Yapmanız gereken - "of chocolate from" ifadesini içeren satırdan "wounds and continues" ifadesini içeren satıra kadar, bu iki satır da dahil olmak üzere, satırları "Bride" sözcüğünü "Countess" ile değiştirerek yeniden yazın; geri kalan hiçbir şeye dokunmayın. Resimleri yanıta almayın.

Veriler -
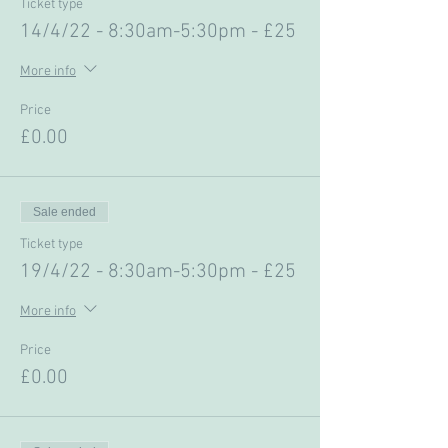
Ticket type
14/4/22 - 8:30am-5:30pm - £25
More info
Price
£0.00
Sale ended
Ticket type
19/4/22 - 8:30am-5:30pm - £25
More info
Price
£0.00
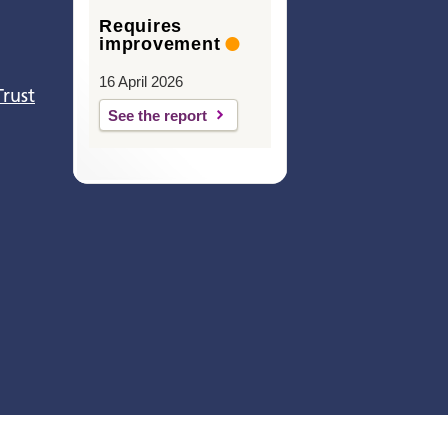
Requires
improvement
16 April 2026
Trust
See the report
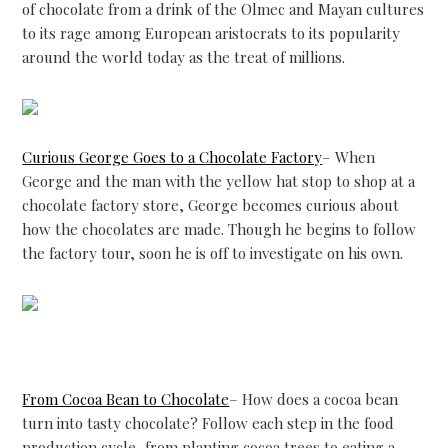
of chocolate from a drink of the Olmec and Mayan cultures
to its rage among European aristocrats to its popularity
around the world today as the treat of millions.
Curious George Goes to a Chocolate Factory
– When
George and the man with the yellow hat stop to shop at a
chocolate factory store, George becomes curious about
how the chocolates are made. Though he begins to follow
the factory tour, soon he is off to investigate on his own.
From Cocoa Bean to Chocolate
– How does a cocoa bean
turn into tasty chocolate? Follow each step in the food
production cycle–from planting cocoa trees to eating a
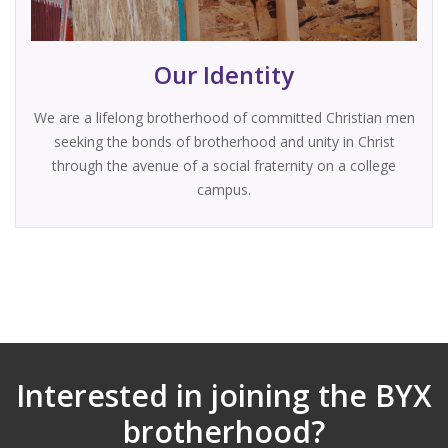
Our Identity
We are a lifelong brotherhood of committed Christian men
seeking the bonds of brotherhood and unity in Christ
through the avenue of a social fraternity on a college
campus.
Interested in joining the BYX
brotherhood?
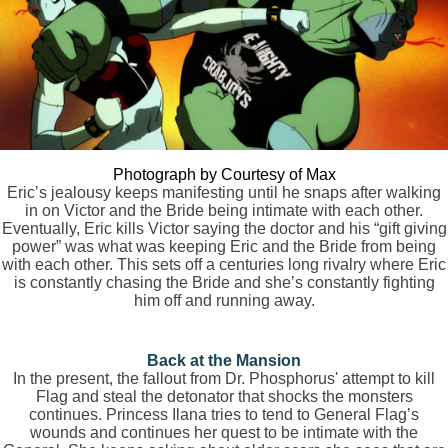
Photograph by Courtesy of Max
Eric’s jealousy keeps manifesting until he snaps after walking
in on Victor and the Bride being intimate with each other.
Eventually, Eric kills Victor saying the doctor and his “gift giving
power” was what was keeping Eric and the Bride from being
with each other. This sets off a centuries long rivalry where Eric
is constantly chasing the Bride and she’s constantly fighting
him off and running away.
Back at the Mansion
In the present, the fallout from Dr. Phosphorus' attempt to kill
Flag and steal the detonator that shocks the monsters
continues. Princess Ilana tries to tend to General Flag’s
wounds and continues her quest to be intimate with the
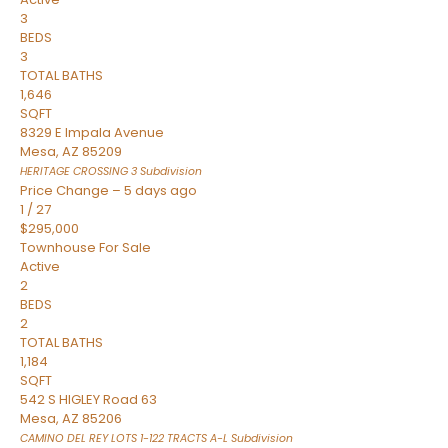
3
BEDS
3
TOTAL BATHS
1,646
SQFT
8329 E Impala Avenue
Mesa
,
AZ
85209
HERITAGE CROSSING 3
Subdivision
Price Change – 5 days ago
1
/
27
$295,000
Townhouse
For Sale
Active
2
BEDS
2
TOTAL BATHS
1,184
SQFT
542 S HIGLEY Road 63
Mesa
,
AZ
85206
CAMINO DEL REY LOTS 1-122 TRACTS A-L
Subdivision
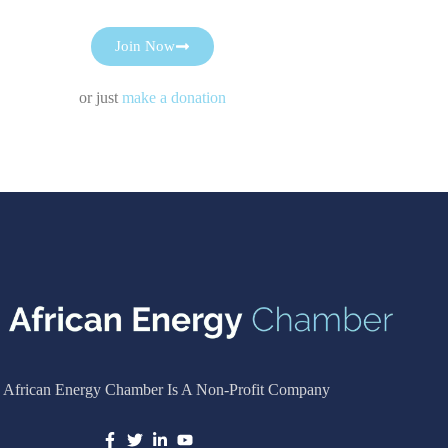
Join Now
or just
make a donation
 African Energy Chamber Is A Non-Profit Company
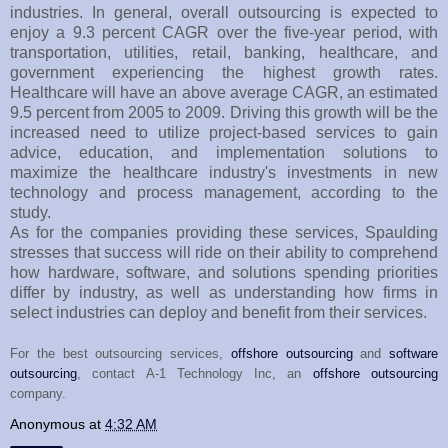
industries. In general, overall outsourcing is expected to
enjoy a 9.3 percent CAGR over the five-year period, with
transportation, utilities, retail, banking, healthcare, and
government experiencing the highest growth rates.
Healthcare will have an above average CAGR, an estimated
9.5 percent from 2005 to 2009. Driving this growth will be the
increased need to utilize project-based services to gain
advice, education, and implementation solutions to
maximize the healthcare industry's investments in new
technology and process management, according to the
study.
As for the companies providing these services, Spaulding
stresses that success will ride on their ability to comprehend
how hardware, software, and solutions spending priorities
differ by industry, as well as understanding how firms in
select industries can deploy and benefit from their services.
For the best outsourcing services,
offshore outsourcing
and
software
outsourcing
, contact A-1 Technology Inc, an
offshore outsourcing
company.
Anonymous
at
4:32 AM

---

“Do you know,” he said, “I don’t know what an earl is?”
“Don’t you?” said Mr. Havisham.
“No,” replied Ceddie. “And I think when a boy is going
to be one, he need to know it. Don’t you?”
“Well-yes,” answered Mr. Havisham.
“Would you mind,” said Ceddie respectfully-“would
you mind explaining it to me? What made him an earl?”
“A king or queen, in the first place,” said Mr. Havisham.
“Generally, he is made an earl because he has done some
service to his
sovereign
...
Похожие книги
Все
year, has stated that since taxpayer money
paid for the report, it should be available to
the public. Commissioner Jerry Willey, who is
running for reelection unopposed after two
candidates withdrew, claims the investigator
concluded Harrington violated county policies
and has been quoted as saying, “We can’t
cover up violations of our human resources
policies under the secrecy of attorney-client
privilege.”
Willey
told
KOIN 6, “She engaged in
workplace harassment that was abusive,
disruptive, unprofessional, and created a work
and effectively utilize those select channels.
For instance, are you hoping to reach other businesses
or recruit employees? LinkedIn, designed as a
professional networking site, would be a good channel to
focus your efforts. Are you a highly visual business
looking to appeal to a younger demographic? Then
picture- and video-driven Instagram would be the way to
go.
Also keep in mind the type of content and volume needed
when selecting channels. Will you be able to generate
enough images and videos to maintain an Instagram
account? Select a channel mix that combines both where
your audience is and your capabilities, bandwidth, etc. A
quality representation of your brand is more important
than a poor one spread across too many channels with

Görev çıktısı -
of chocolate from a drink of the Olmec and Mayan cultures
to its rage among European aristocrats to its popularity
around the world today as the treat of millions.
Curious George Goes to a Chocolate Factory
– When
George and the man with the yellow hat stop to shop at a
chocolate factory store, George becomes curious about
how the chocolates are made. Though he begins to follow
the factory tour, soon he is off to investigate on his own.
From Cocoa Bean to Chocolate
– How does a cocoa bean
turn into tasty chocolate? Follow each step in the food
production cycle–from planting cocoa trees to eating a
Our Identity
We are a lifelong brotherhood of committed Christian men
seeking the bonds of brotherhood and unity in Christ
through the avenue of a social fraternity on a college
campus.
Interested in joining the BYX
brotherhood?
Photograph by Courtesy of Max
Eric’s jealousy keeps manifesting until he snaps after walking
in on Victor and the Countess being intimate with each other.
Eventually, Eric kills Victor saying the doctor and his “gift giving
power” was what was keeping Eric and the Countess from being
with each other. This sets off a centuries long rivalry where Eric
is constantly chasing the Countess and she’s constantly fighting
him off and running away.
Back at the Mansion
In the present, the fallout from Dr. Phosphorus' attempt to kill
Flag and steal the detonator that shocks the monsters
continues. Princess Ilana tries to tend to General Flag’s
wounds and continues her quest to be intimate with the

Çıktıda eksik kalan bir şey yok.